Fotografie des Alten Rathauses in Leipzig

Mathematik

Der Goldene Schnitt

Ein bestimmtes Teilungsverhältnis einer Strecke empfinden wir in Kunstwerken und Architektur als besonders ästhetisch: den so genannten "Goldenen Schnitt". Auch in der Natur kommt diese Aufteilung vor.

Von Susanne Decker

Hieronymus Lotter und das Leipziger Rathaus

Mitte des 16. Jahrhunderts wurde der Architekt Hieronymus Lotter mit dem Bau des Leipziger Rathauses beauftragt (350 Jahre später wurde ab 1899 ein neues gebaut – deshalb spricht man heute im Zusammenhang mit Lotters Gebäude vom Alten Rathaus).

Kunst und Architektur standen damals, in der Epoche der Renaissance, ganz im Zeichen mathematischer Klarheit und Schönheit. Und so ließ Hieronymus Lotter den Turm des Rathauses nicht mittig an der Vorderfront des Gebäudes anbringen, sondern positionierte ihn ungefähr dort, wo er die Vorderfront im Goldenen Schnitt teilte.

Unser Bauchnabel

Ein Punkt teilt eine Strecke im Goldenen Schnitt, wenn das Verhältnis von der Gesamtstrecke zum größeren Abschnitt genau gleich zum Verhältnis des größeren Teilabschnittes zum kleineren ist.

Dabei kommt immer die gleiche Zahl heraus: 1,618033988749... (diese Zahl wird auch "Phi" genannt – nach dem griechischen Bildhauer und Architekten Phidias). Aber was hat das Ganze mit unserem Bauchnabel zu tun?

Man nehme als Gesamtstrecke die Körpergröße eines Menschen. Teilt man dann die Gesamtlänge des Menschen durch den Abstand "Boden-Bauchnabel", ergibt das dieselbe Zahl, die auch dabei herauskommt, wenn man den größeren Teil-Abstand "Boden-Bauchnabel" durch den kleineren Teil-Abstand "Bauchnabel-Kopf" teilt, nämlich "Phi". Unser Bauchnabel liegt also mittendrin im Goldenen Schnitt.

Gebäude und Gemälde

Bereits in der Antike fanden die Menschen diese spezielle geometrische Teilung einer Strecke besonders schön. Die erste genaue Beschreibung des Goldenen Schnittes stammt von Euklid (325 bis 270 vor Christus).

Ein griechischer Tempel.

Auch antike griechische Tempel wurden nach dem Goldenen Schnitt erbaut

Seitdem entdeckte man den Goldenen Schnitt in der Mathematik, in Kunstwerken und der Architektur, in der Musik und vor allem auch in der Natur.

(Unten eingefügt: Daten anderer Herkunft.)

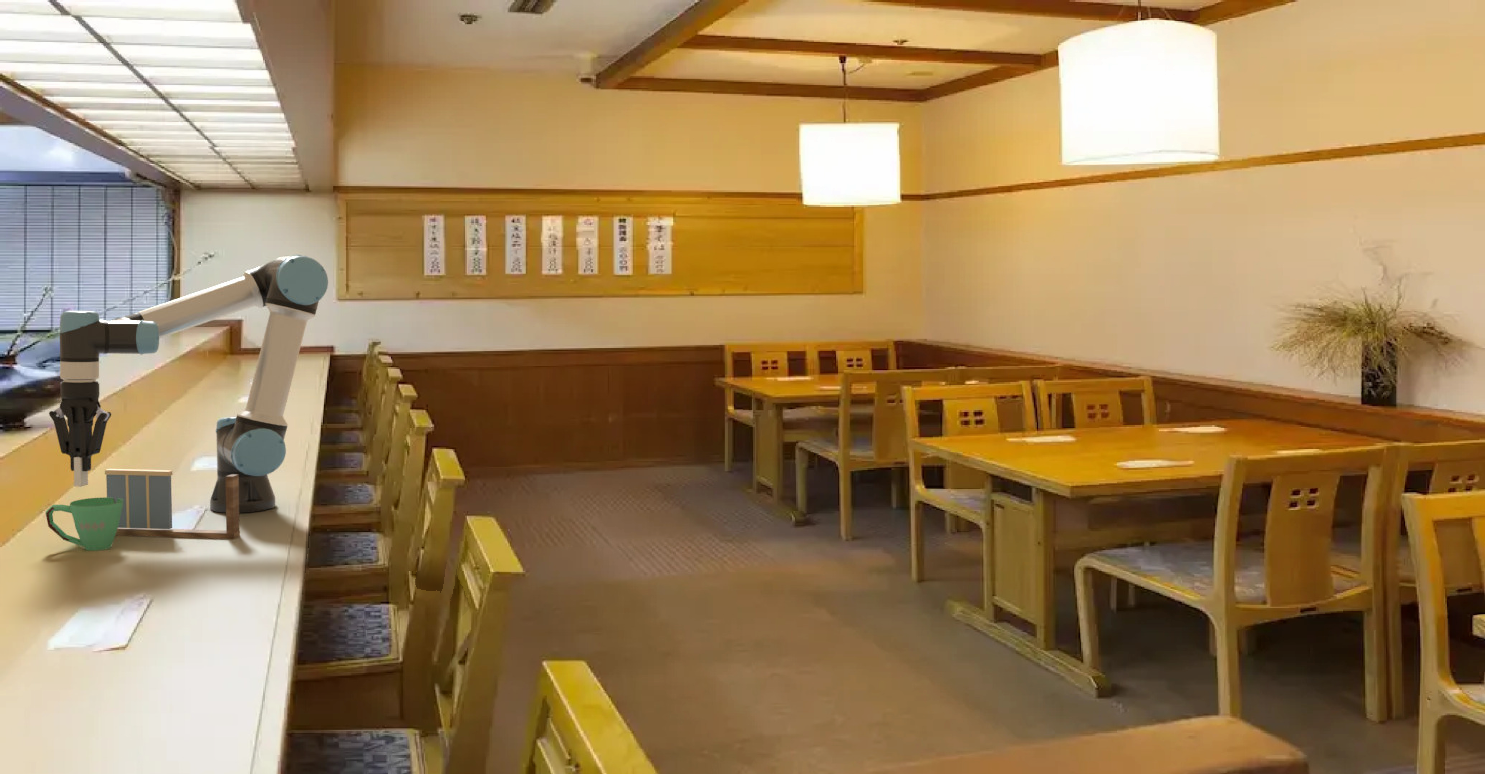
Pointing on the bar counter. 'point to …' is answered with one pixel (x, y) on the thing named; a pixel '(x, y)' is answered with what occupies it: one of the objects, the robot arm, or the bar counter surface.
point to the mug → (90, 521)
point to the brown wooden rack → (229, 533)
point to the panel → (142, 497)
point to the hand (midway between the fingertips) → (81, 485)
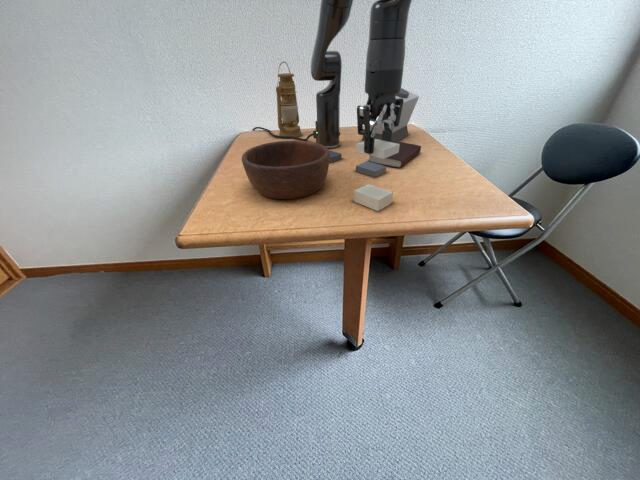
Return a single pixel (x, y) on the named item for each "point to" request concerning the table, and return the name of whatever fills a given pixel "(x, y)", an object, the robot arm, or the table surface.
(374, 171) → the blue-grey flat blocks
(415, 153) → the book
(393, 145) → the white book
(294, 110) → the lantern
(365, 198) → the white rectangular block
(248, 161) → the wooden bowl
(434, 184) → the table surface
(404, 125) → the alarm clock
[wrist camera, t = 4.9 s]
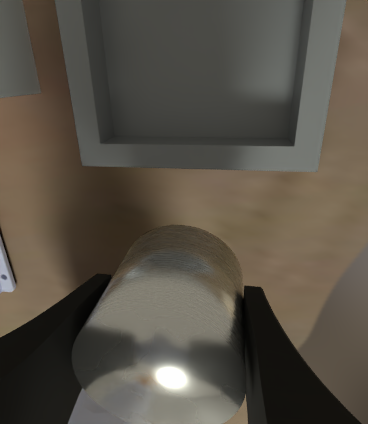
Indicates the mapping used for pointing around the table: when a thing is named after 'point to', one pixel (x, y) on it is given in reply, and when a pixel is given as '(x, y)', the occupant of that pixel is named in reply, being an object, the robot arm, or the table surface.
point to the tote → (200, 81)
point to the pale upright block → (16, 52)
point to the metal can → (168, 332)
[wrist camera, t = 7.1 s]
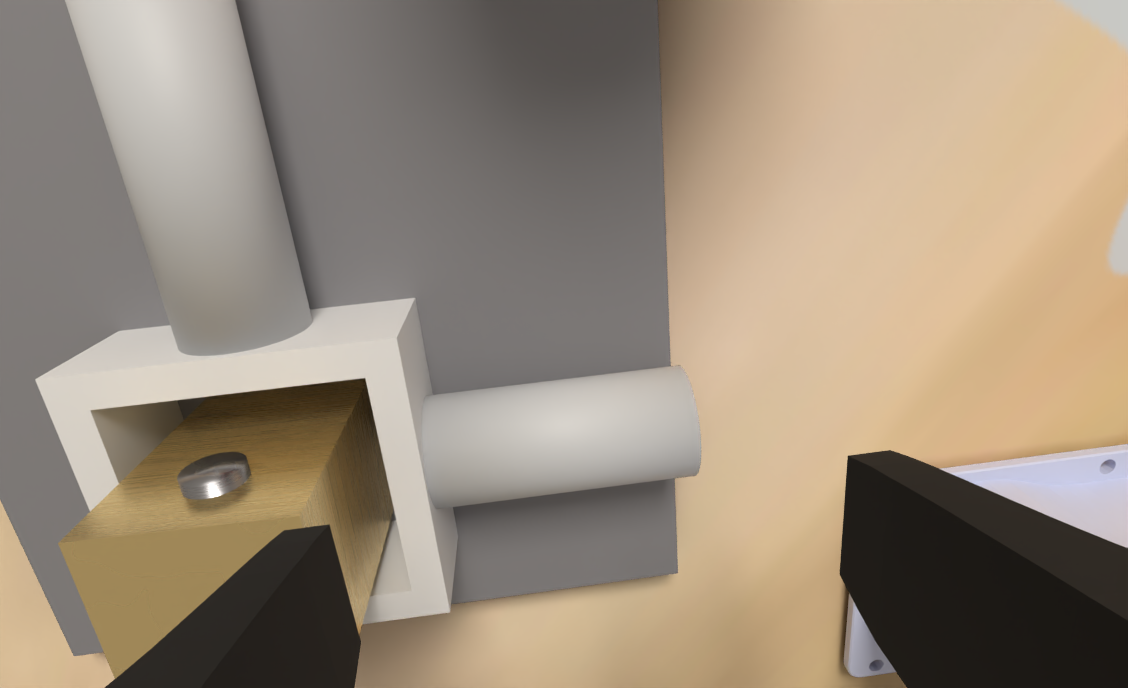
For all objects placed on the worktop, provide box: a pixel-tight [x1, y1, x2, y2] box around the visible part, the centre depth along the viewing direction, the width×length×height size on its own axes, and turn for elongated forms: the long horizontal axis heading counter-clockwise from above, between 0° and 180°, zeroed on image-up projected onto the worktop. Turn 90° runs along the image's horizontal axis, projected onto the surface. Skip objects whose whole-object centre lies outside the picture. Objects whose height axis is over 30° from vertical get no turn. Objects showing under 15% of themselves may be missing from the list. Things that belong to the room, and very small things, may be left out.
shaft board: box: [0, 0, 701, 656], centre depth 15 cm, size 18×18×4 cm
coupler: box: [58, 379, 394, 679], centre depth 14 cm, size 4×5×6 cm
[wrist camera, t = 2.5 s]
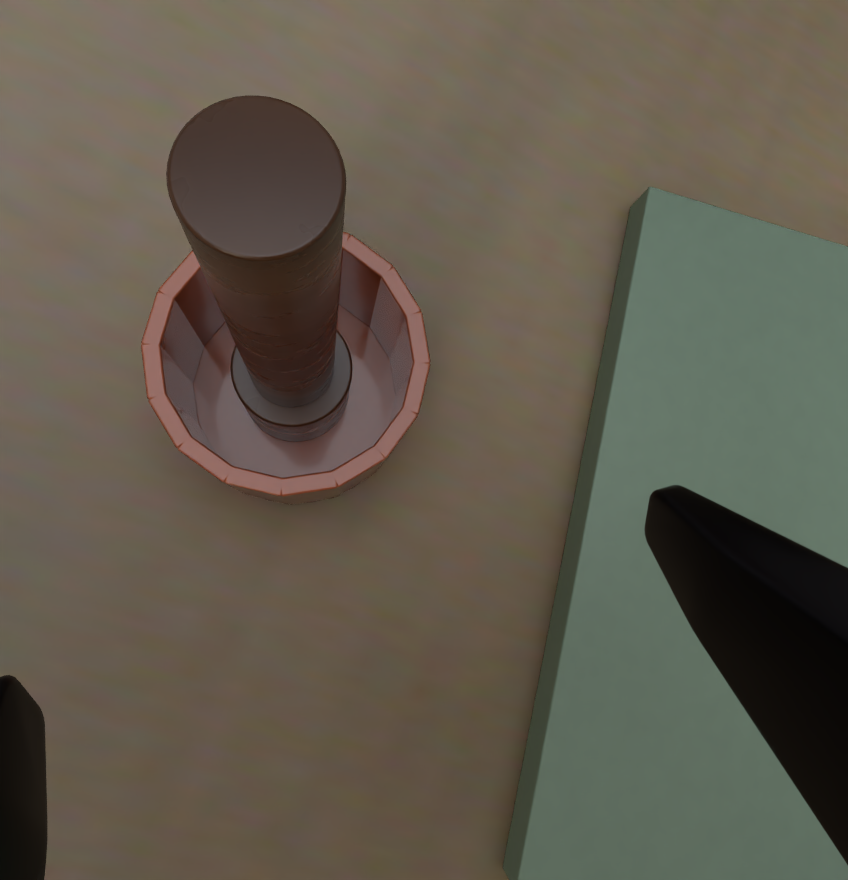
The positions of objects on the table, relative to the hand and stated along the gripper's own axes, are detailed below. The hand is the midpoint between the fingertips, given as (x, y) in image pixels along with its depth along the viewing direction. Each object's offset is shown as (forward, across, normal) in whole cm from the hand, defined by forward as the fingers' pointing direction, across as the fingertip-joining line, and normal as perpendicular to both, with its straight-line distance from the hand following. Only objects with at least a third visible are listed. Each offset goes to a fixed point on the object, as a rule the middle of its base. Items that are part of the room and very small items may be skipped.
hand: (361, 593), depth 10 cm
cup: (+12, 0, +5) cm, 13 cm away
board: (+6, -13, +11) cm, 18 cm away
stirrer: (+12, 0, +4) cm, 13 cm away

Eine Blütezeit erlebte der Goldene Schnitt in der Renaissance.

Vor allem in dieser Kunstepoche setzten ihn Maler oder Bildhauer oft ganz bewusst ein, um eine harmonische Aufteilung des Bildes zu erzielen. Ein berühmtes Beispiel aus dieser Zeit ist das Gemälde "Triumph der Galatea" von Raffael, bei dem der Kopf der Galatea genau im Goldenen Schnitt der Bildhöhe liegt.

Ausschnitt aus dem Gemälde "Triumph der Galatea" von Raffael (1512)

Nicht nur bei Raffaels "Triumph der Galatea" spielt der Goldene Schnitt eine Rolle

Auch heute wird der Goldene Schnitt in der Kunst oft verwendet. So strikt geplant und berechnet, wie zum Beispiel in der Renaissance, wird er von Malern, Bildhauern, Architekten und Fotografen heute allerdings eher seltener.

Er wird in den meisten Fällen ganz intuitiv eingesetzt. Viele Menschen finden die "göttliche Proportion", wie der Goldene Schnitt auch genannt wird, einfach naturgemäß schön.